Apa yang kita pelajari dari buku?
Cara yang paling jelas dan intuitif adalah dengan menghasilkan angka acak di Java dengan panggilan sederhana:
java.lang.math.random ()
Dalam semua bahasa lain, menghasilkan angka acak seperti menggunakan kelas alat matematika seperti ABS, POW, Lantai, SQRT dan fungsi matematika lainnya. Kebanyakan orang belajar tentang kategori ini melalui buku, tutorial, dan kursus. Contoh sederhana: Angka titik mengambang presisi ganda dapat dihasilkan dari 0,0 hingga 1,0. Kemudian melalui informasi di atas, pengembang ingin menghasilkan angka titik mengambang presisi ganda antara 0,0 dan 10,0 dan menulisnya seperti ini:
Math.random () * 10
Jika bilangan bulat antara 0 dan 10 dihasilkan, itu akan ditulis sebagai:
Math.round (Math.Random () * 10)
Canggih
Dengan membaca kode sumber math.random (), atau hanya menggunakan fungsi penyelesaian otomatis IDE, pengembang dapat dengan mudah menemukan bahwa java.lang.math.random () menggunakan objek yang dihasilkan secara acak secara internal - objek yang sangat kuat dapat fleksibel secara acak fleksibel Generasi: Nilai boolean, semua jenis numerik, dan bahkan distribusi Gaussian. Misalnya:
baru java.util.random (). nextint (10)
Ini memiliki kerugian, yaitu, itu adalah objek. Metodenya harus dipanggil melalui contoh, yang berarti konstruktornya harus dipanggil terlebih dahulu. Jika ada memori yang cukup, ekspresi seperti yang di atas dapat diterima; tetapi ketika ada memori yang tidak memadai, itu akan menyebabkan masalah.
Solusi sederhana yang dapat menghindari membuat instance baru setiap kali nomor acak adalah menggunakan kelas statis. Anda mungkin memikirkan java.lang.math, sangat baik, kami meningkatkan inisialisasi java.lang.math. Meskipun proyek ini rendah, Anda juga perlu melakukan beberapa tes unit sederhana untuk memastikannya tidak salah.
Dengan asumsi bahwa program perlu menghasilkan nomor acak untuk disimpan, masalahnya muncul lagi. Misalnya, kadang -kadang perlu mengoperasikan atau melindungi benih, dan nomor internal digunakan untuk menyimpan status dan menghitung angka acak berikutnya. Dalam kasus -kasus khusus ini, tidak pantas untuk berbagi objek yang dihasilkan secara acak.
bersamaan
Dalam lingkungan aplikasi multithreaded Java EE, objek instance yang dihasilkan secara acak masih dapat disimpan di kelas atau kelas implementasi lainnya sebagai properti statis. Untungnya, java.util.random aman-utas, jadi tidak ada risiko bahwa beberapa panggilan utas akan menghancurkan benih.
Hal lain yang patut dipertimbangkan adalah contoh multithreaded dari java.lang.threadlocal. Pendekatan malas adalah menerapkan satu contoh melalui Java sendiri API.

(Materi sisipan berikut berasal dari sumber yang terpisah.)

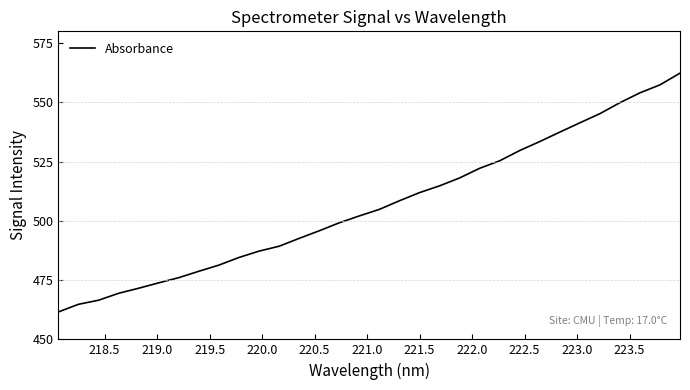

What is the greatest value displayed?

562.4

Meskipun Java tidak memberikan cara yang baik untuk mengelola satu contoh java.util.random. Namun, Java 7 yang telah lama ditunggu-tunggu menyediakan cara baru untuk menghasilkan angka acak:
java.util.concurrent.threadlocalrandom.current (). NextInt (10)

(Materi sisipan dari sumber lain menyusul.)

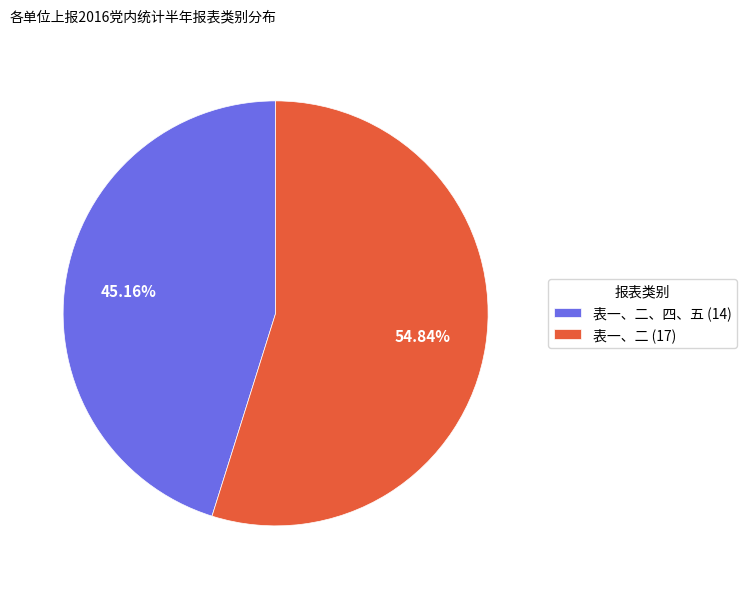

To the nearest percent, what is the average slice percentage?

50%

API baru ini menggabungkan keunggulan dari dua pendekatan lain: contoh tunggal/akses statis, sefleksibel Math.random (). Threadlocalrandom juga lebih cepat daripada cara lain untuk menangani konkurensi tinggi.
pengalaman
Chris Marasti-Georg menunjukkan:
Math.round (Math.Random () * 10)
Jadikan distribusi tidak seimbang, misalnya: 0,0 - 0,499999 akan membulatkan ke 0, sedangkan 0,5 hingga 1,4999999 akan membulatkan ke 1. Jadi cara menggunakan sintaks gaya lama untuk mencapai distribusi seimbang yang benar, sebagai berikut:
Math.floor (Math.Random () * 11)
Untungnya, jika kita menggunakan java.util.random atau java.util.concurrent.threadlocalrandom, kita tidak perlu khawatir tentang hal di atas.
Proyek Praktis Java memperkenalkan beberapa kerugian secara tidak benar menggunakan Java.util.random API. Pelajaran ini memberitahu kita untuk tidak menggunakan:
Math.abs (rnd.nextInt ())%n
Dan gunakan:
rnd.nextint (n)
Y di atas adalah pengantar terkait dengan nomor acak di java, dan saya harap ini akan membantu untuk pembelajaran semua orang.